_Задание 1_:
Определите, согласуются ли с отрывком о болезни Писарева следующие утверждения: (a) Писарев воспитывался под руководством дяди; (b) кроме Писарева, психической болезнью заболели и другие, кто переживал тот же кризис; (c) младшая сестра Писарева покончила с собой. На каждое утверждение ответьте «да» или «нет» и подтвердите ответ точной цитатой из отрывка.
_Задание 2_:
Напишите продолжение отрывка о болезни Писарева, начиная после его последнего предложения.

_Выбранный текст_:
━━━━━━

Но, конечно, не одним умственным кризисом обусловливалась болезнь Писарева. Все мы одновременно переживали тот же кризис, и, однако, никто из нас не впал в психическую болезнь. У Писарева нервы были, очевидно, слишком расшатаны форсированным умственным воспитанием в детстве и постоянным чрезмерным напряжением всех психических сил. Очень возможно, что были и кое-какие наследственные задатки. Писарев воспитывался под руководством дяди, человека, очевидно, ненормального, судя по тому, что он писал племяннику письма в размере нескольких сот почтовых листиков, и все содержание таких гигантских писем заключалось в сплошном психическом анализе, имевшем целью доказать, что автор этих писем человек во всех отношениях несостоятельный и лишний, вроде Рудина и Чулкатурина. Младшая сестра Писарева, в свою очередь, была девушка психически ненормальная и кончила самоубийством...

━━━━━━

_Исходные данные_:
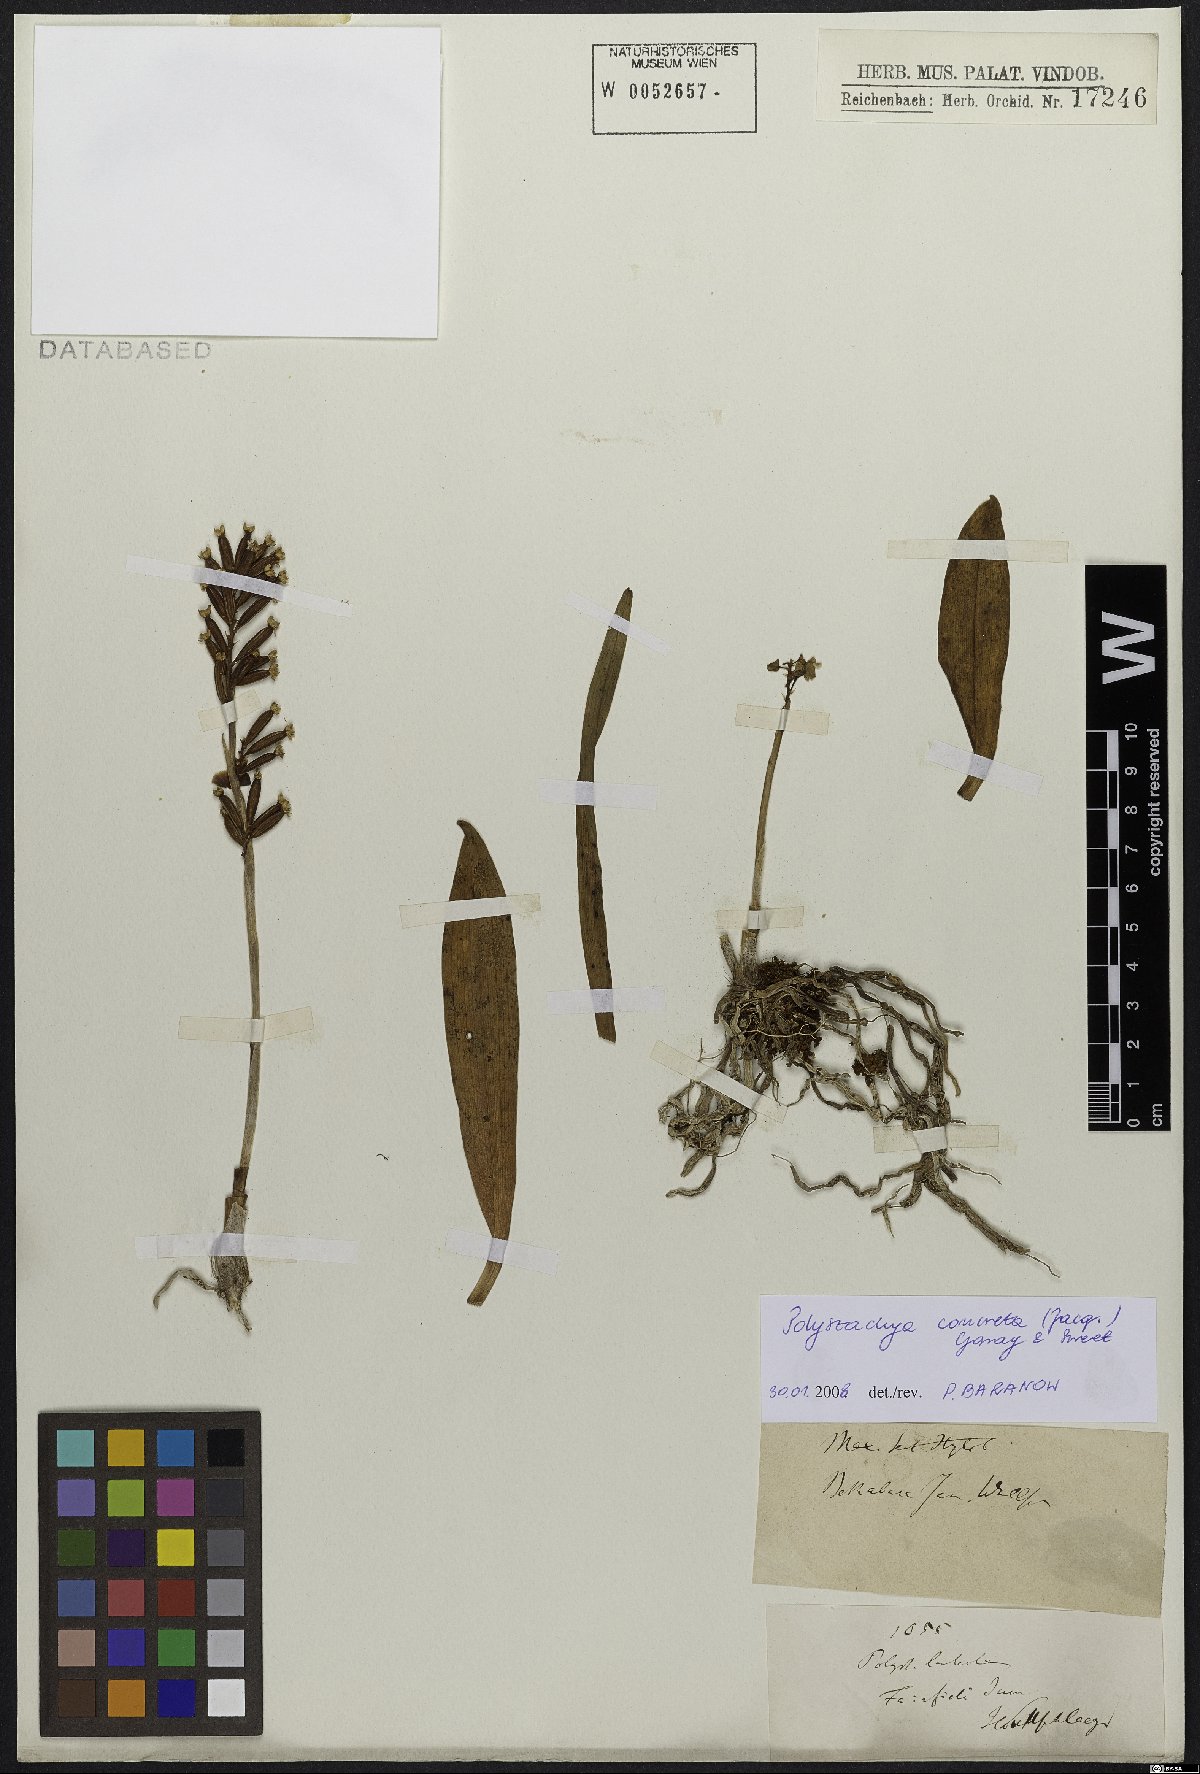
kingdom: Plantae
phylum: Tracheophyta
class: Liliopsida
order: Asparagales
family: Orchidaceae
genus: Polystachya
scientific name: Polystachya concreta
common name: Greater yellowspike orchid
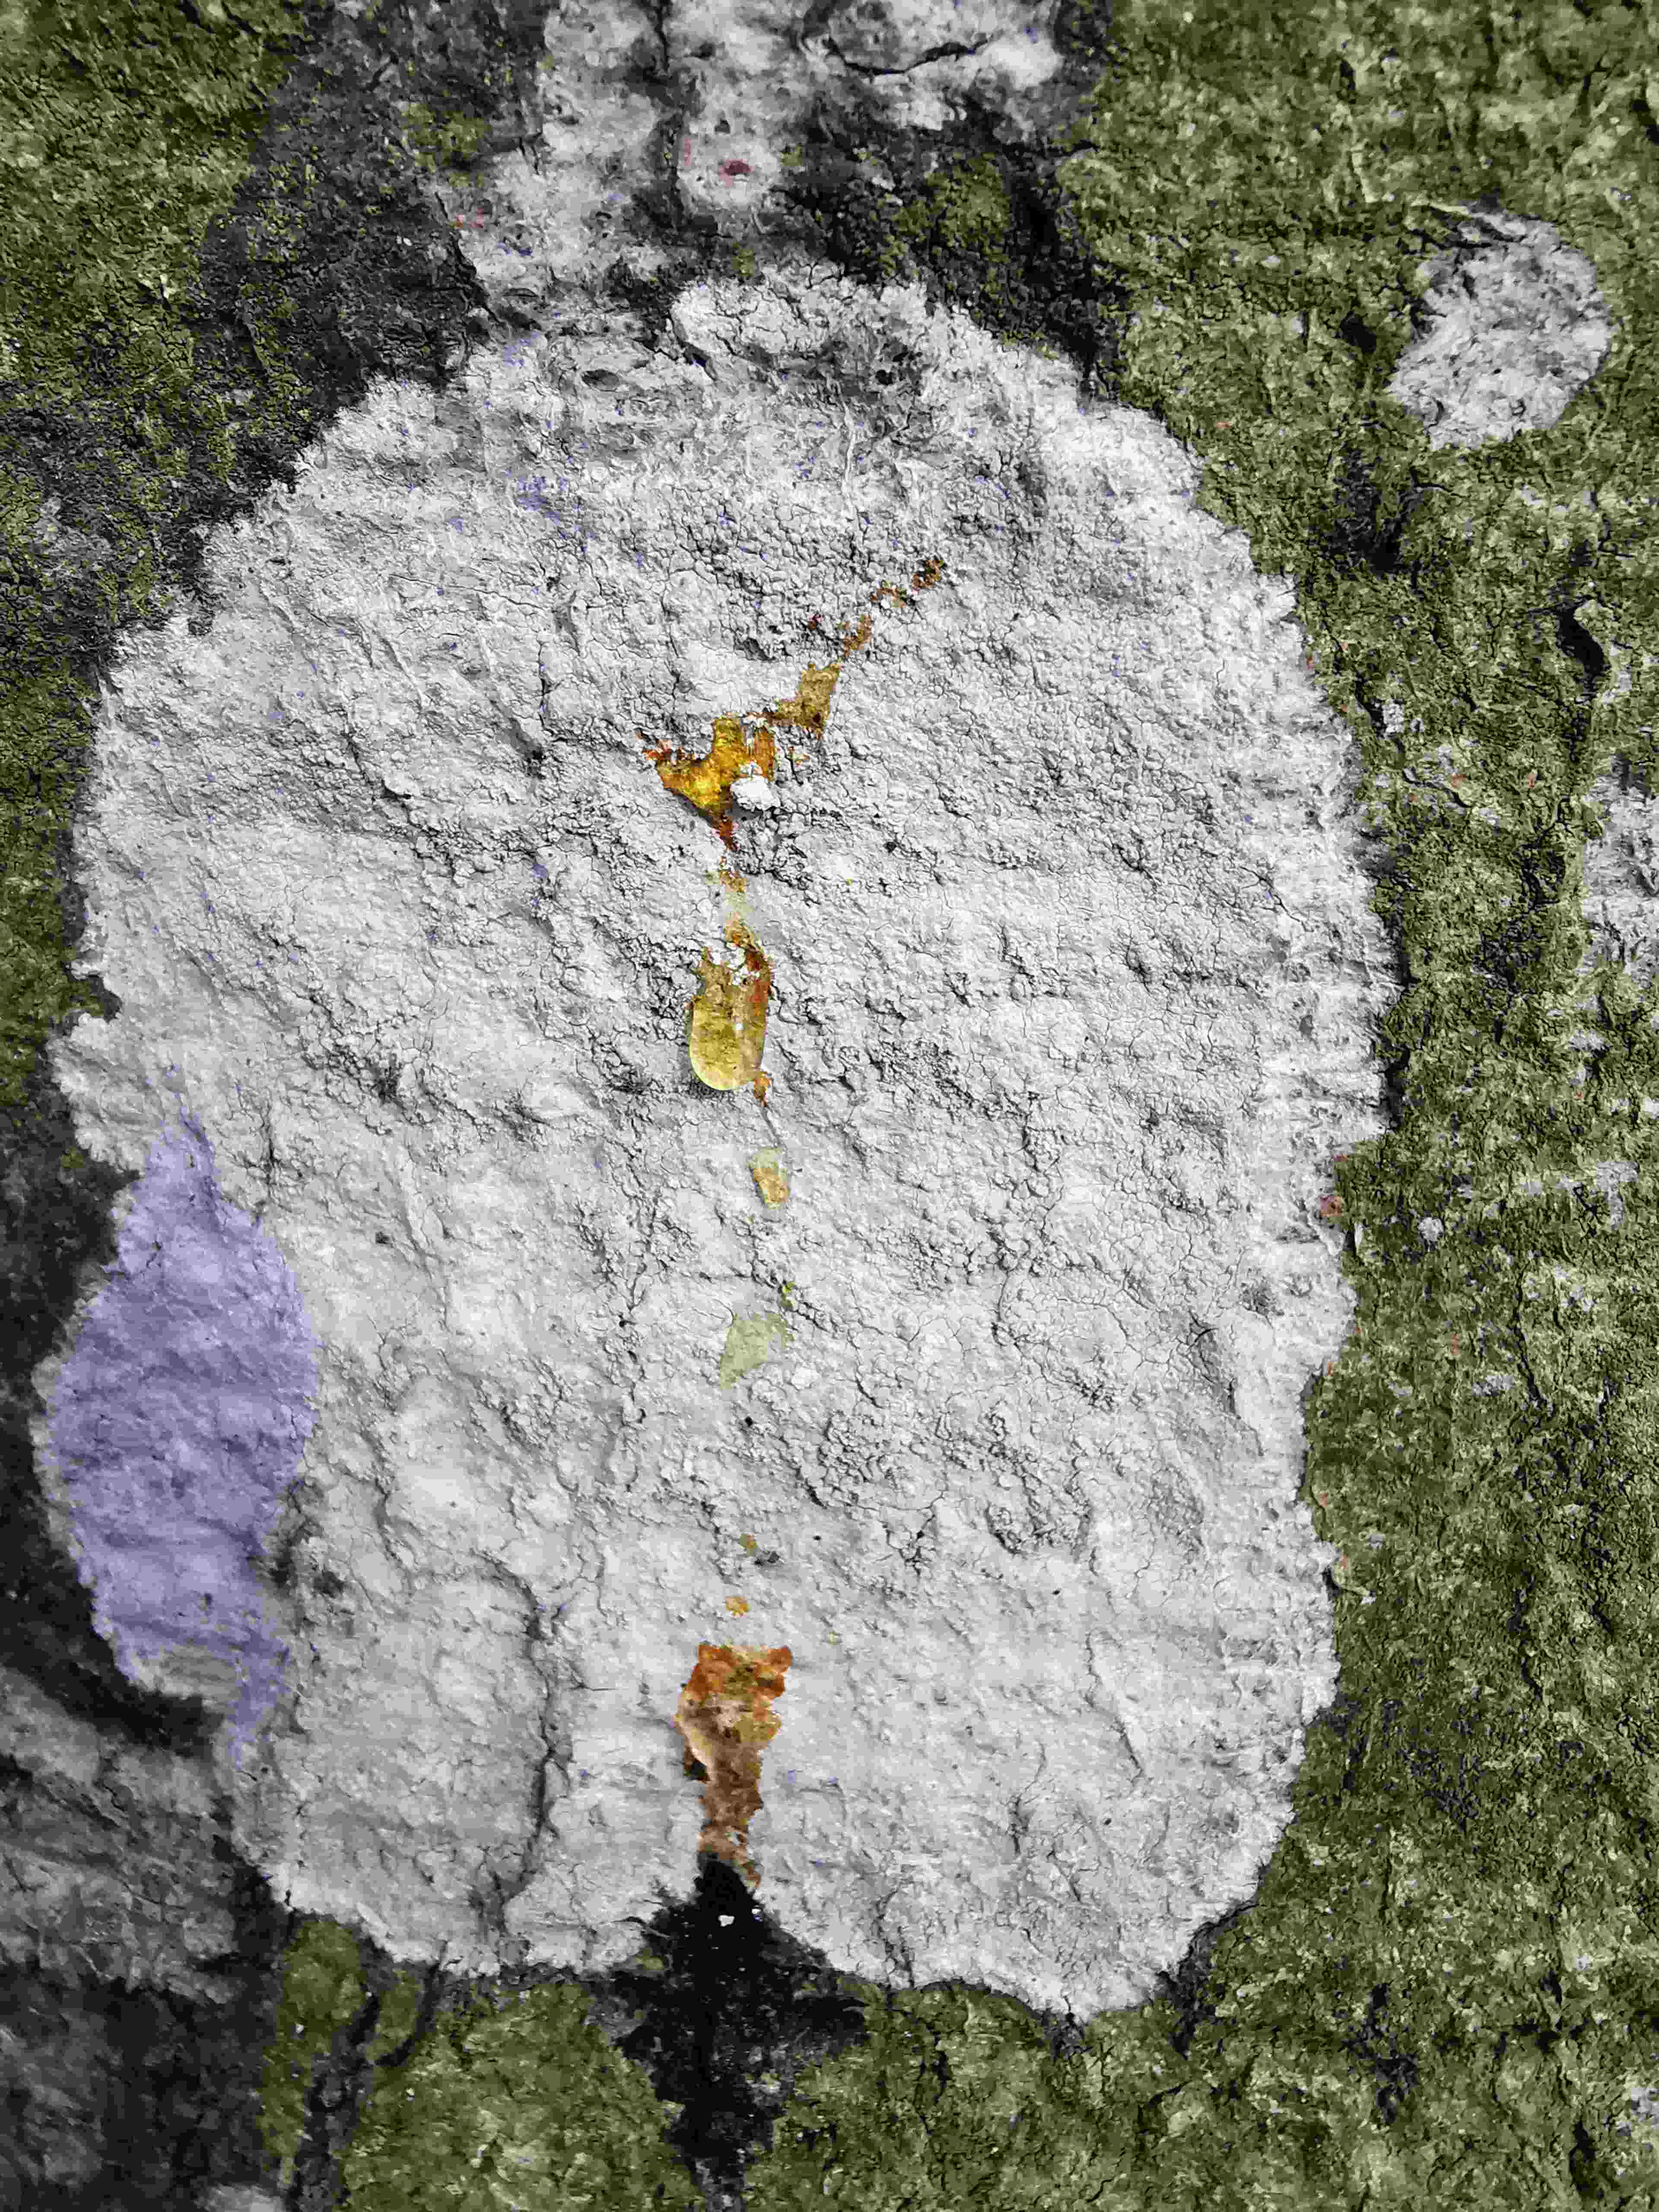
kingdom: Fungi
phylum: Ascomycota
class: Lecanoromycetes
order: Ostropales
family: Phlyctidaceae
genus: Phlyctis
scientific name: Phlyctis argena
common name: almindelig sølvlav
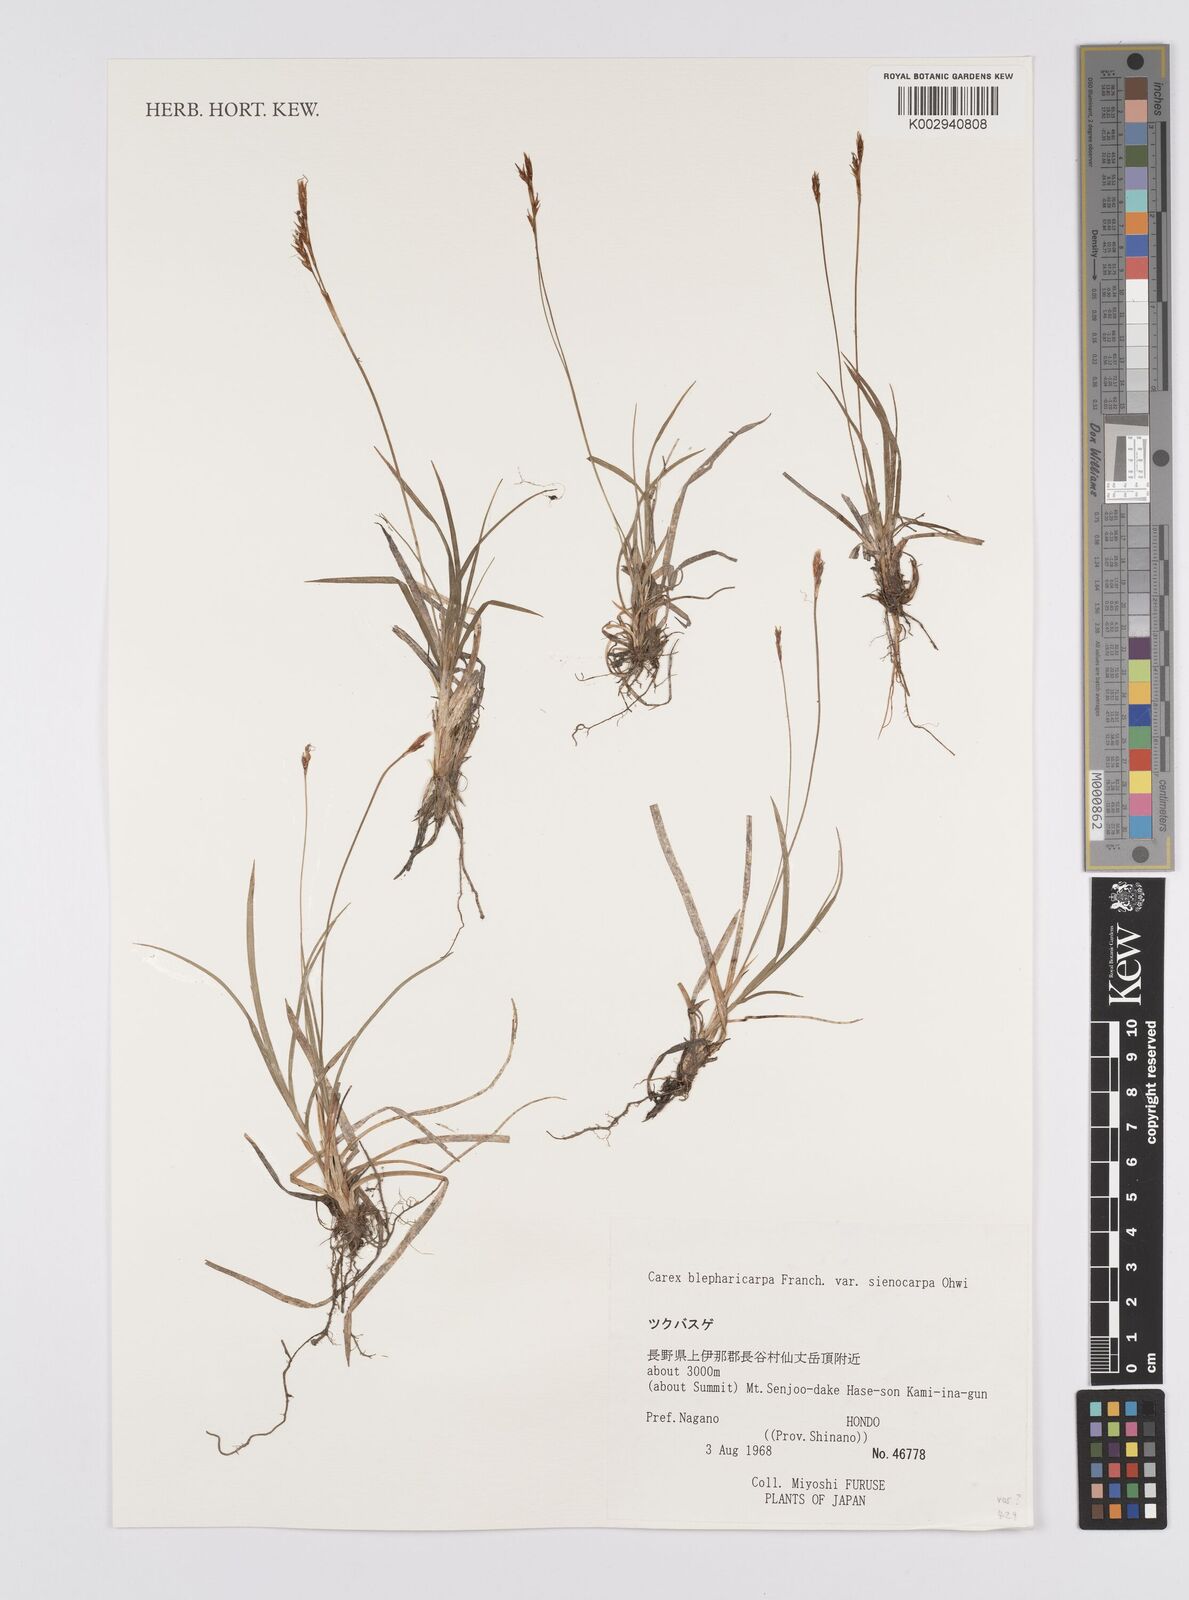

━━━━━━

_Письменный ответ 1_:
(a) Да: «Писарев воспитывался под руководством дяди».
(b) Нет: «никто из нас не впал в психическую болезнь».
(c) Да: «кончила самоубийством».

_Письменный ответ 2_:
Как бы то ни было, Писарев приехал осенью из деревни в неузнаваемом состоянии. Он был в таком экстазе, как будто только что открыл шестую часть света. И действительно, он открыл ее в виде греческой судьбы, "мойры", в которой ему грезилось предвидение гениальными греками незыблемости законов природы. Долго носился он со своей "мойрой", перерывал чуть не всех древнегреческих поэтов, начиная с Гомера.
У нас образовался даже особенный термин для обозначения энтузиазма Писарева, именно - "сияние". Нам и в голову не приходило, что это был пароксизм мании величия, после которого быстро наступила реакция: Писарев разочаровался внезапно в своей "мойре", впал в крайнее уныние и апатию, начал жаловаться, что мозг его совсем отказывается работать, что он не в состоянии связать на бумаге двух слов, а читая, не в силах ничего усвоить. В конце концов, мания величия сменилась противоположною ей манией преследования...
У старика Трескина был денщик. Не знаю, получал ли он что-либо от господ за свои услуги. По-видимому, очень мало, а может быть - и по натуре это был человек вороватый. Только Трескин стал замечать, что у него начали пропадать книги, и одну из них случайно нашел в книжной лавчонке в Андреевском рынке: об этом ясно говорили и знакомый переплет, и его имя на заглавном листке книги. Не могло быть и сомнения, что книги таскал никто иной, как денщик.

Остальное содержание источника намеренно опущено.